WORK ORDER -
What you write should be an exact repeat of the lines from the one with "focal_mm: 44" through the final line below, minus the pictures.

TASK INPUT -
____
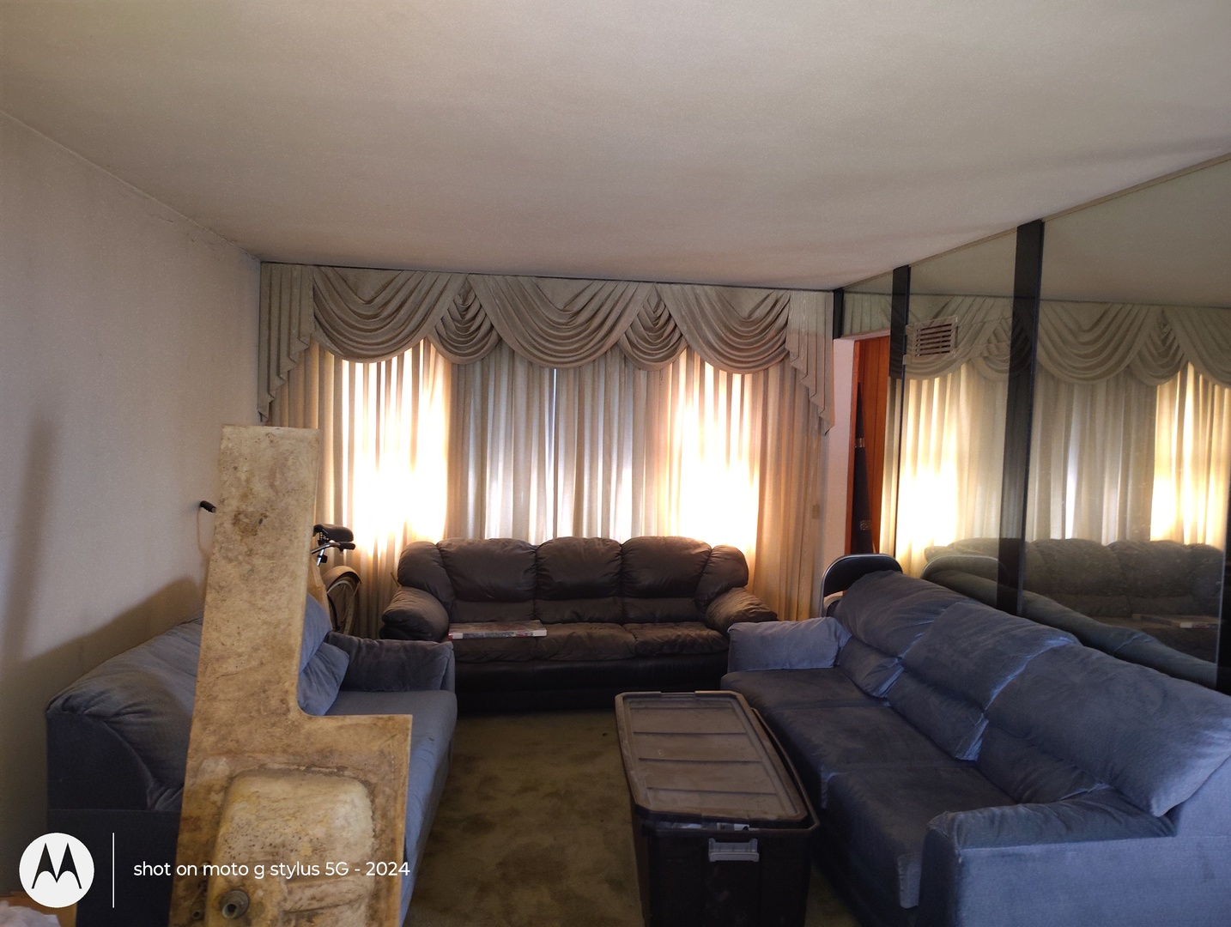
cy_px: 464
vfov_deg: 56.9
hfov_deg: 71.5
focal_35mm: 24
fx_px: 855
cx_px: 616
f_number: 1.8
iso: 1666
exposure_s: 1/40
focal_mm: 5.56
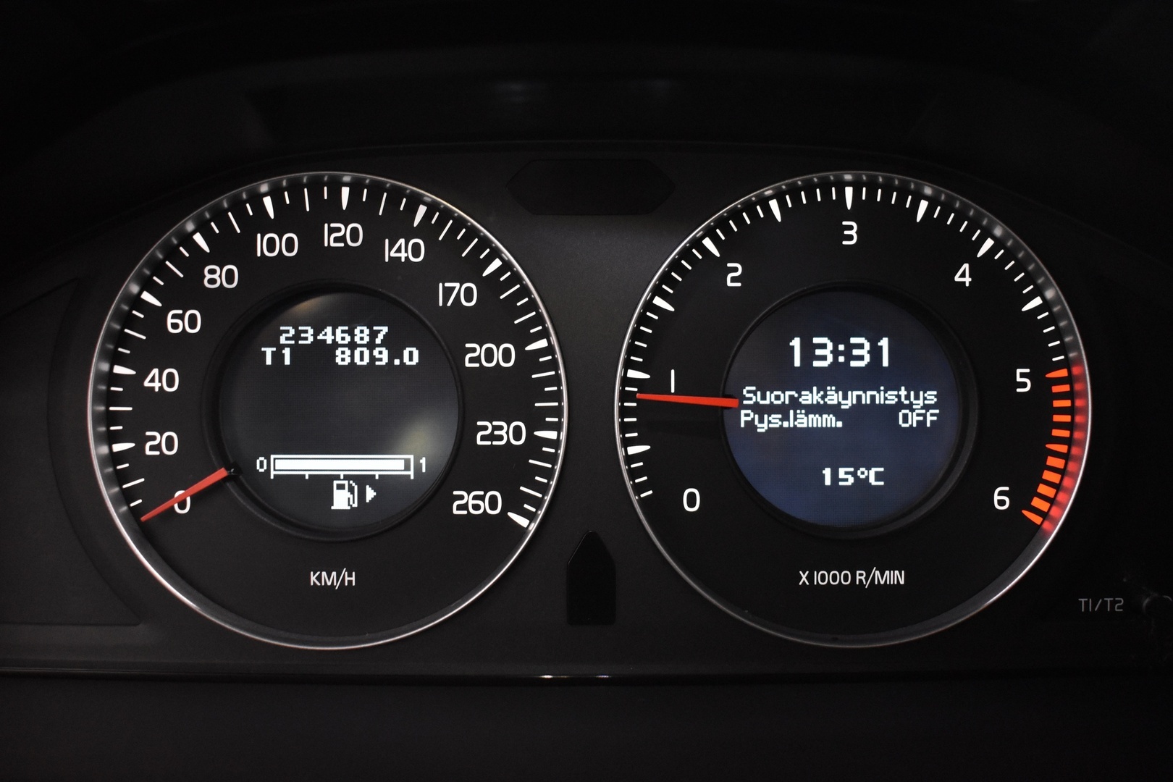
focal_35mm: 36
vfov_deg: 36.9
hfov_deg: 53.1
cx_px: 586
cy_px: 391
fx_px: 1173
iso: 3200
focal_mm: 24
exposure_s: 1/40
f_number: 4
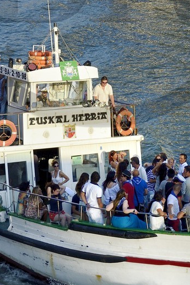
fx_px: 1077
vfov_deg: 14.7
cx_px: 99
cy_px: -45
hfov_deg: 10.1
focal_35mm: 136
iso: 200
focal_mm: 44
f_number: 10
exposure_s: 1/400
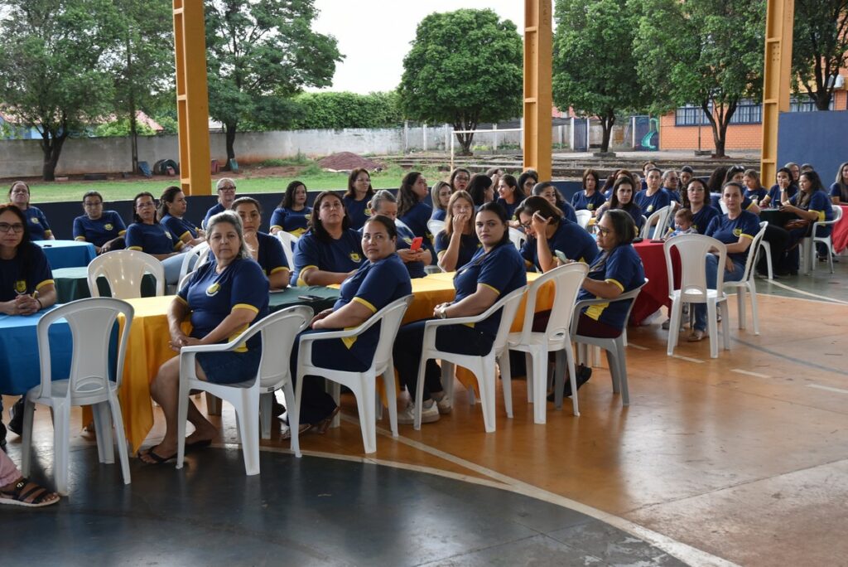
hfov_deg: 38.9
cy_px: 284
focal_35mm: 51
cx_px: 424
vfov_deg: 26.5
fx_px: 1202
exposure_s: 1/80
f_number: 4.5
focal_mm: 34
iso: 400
____
COMPLETED EXERCISE -
focal_mm: 44
f_number: 10
exposure_s: 1/400
hfov_deg: 38.9
cy_px: 284
focal_35mm: 51
cx_px: 424
vfov_deg: 26.5
fx_px: 1202
exposure_s: 1/80
f_number: 4.5
focal_mm: 34
iso: 400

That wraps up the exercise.